Een oogenblik halt.
Men zou, om een modewoord van den dag te gebruiken, het werk van onzen verdienstelijken landgenoot Koldewey een ‘instantané’ kunnen noemen, zoo waar en levendig, zoo op heeterdaad betrapt, is het eenvoudige tafreeltje, dat zijn geestig penseel te zien geeft.
Wij zijn aan den uitersten zoom van een bosch, vlak bij een kromming van den grooten weg. Vol en breed valt het licht van ter zijde op dien weg, terwijl de zware boomgroepen meer in de schaduw liggen. Het echt Hollandsche landschap prijkt in al de weelde van den zomerdos, en heerlijk moet het zijn, in deze omgeving rond te dwalen, te rusten, te droomen, en er de longen te sterken met de zuivere, opwekkende buitenlucht.

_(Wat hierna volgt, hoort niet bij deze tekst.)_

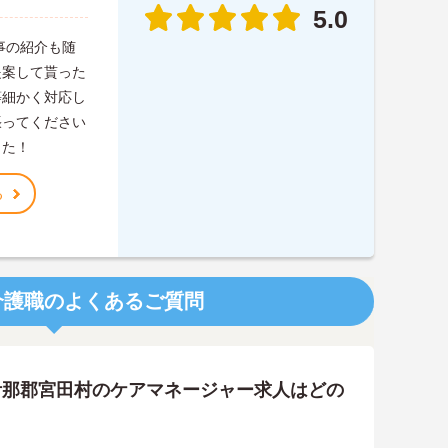
5.0
事の紹介も随
提案して貰った
等細かく対応し
張ってください
した！
る
介護職のよくあるご質問
伊那郡宮田村のケアマネージャー求人はどの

Bij de bocht van den boschweg heeft een vluchtige ontmoeting plaats. Een Zuid-Hollandsch boerinnetje, ‘een juweel van een meid’ mag ze heeten, met een paar welgevulde melkkannen aan het juk over de schouders, komt er een boerenarbeider tegen, die met zijn kar op een sukkeldrafje voortrijdt, om een vrachtje grint of mest te gaan halen. Het melkmeisje en de vrachtrijder zijn oude bekenden, en zij bepalen zich bij de ontmoeting dan ook tot iets meer dan een enkelen groet. Zij zet hare kannen neer en haakt ze van het juk los, en hij trekt de teugels aan, om zijn ouden knol een oogenblik halt te laten houden. En zoo voeren zij een gezellig praatje over het weer, over het dorpsnieuws, over het laatste broedsel van haar kippen of van zijn ganzen, en wat er al meer in zulke hoofden en harten omgaat. En dan knikken zij elkaar nog even toe, elk gaat zijns weegs, en de vluchtige ontmoeting is afgeloopen.
Alles zoo eenvoudig mogelijk. Maar het genie van den kunstenaar heeft het gewijd tot een tafreeltje vol geest en naïeve bekoring.